[[ Task material open ]]
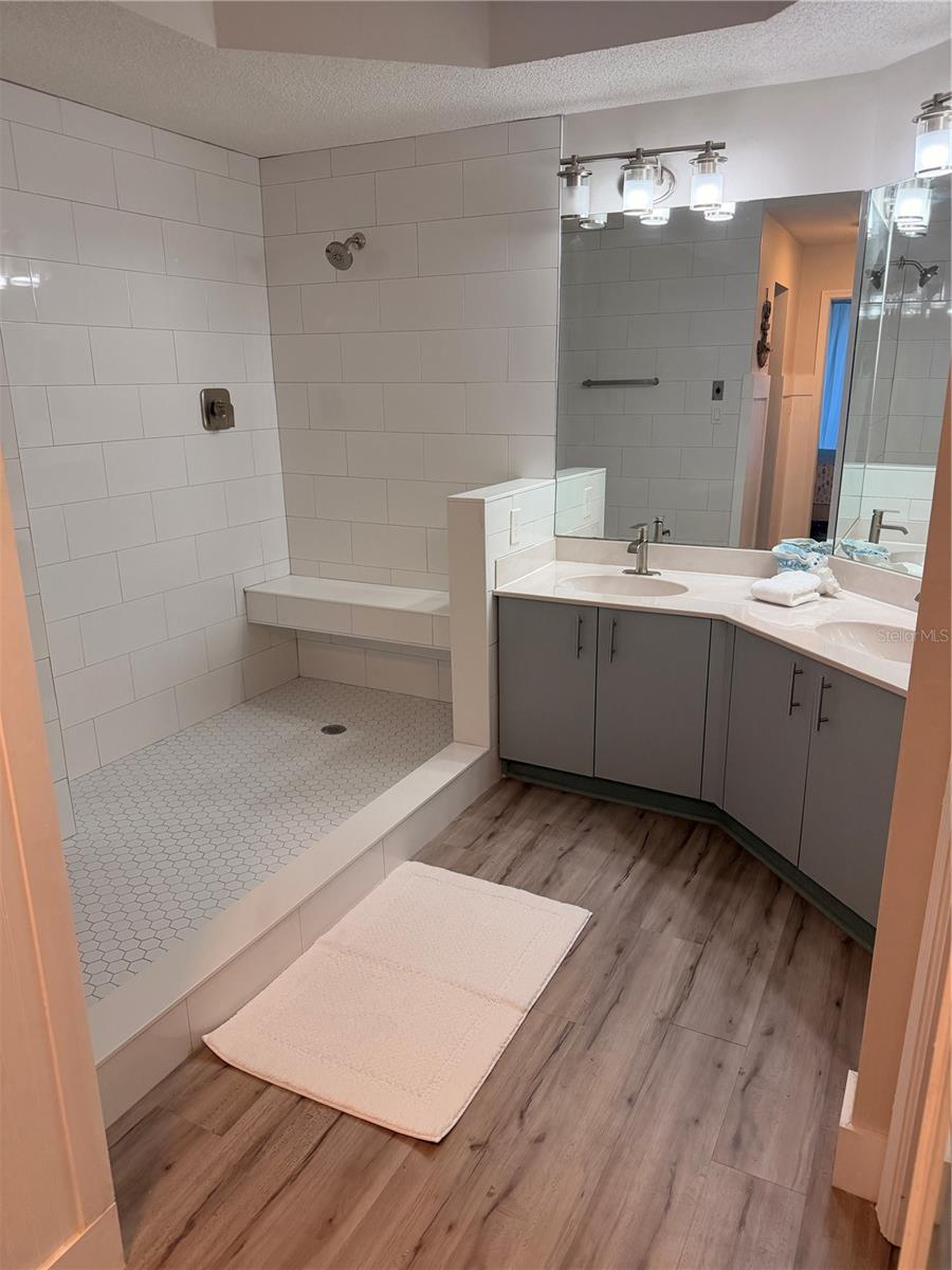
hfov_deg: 56.8
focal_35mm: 24
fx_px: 880
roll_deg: +0.4
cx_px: 476
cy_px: 635
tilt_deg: -15.8
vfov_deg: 71.6
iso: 200
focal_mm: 6.76
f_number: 1.78
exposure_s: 1/215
[[ Task material closed ]]
Repeat the data above starting at the line with "tilt_deg: -15.8" and ending at its last line, exactly, with no other lines.

tilt_deg: -15.8
vfov_deg: 71.6
iso: 200
focal_mm: 6.76
f_number: 1.78
exposure_s: 1/215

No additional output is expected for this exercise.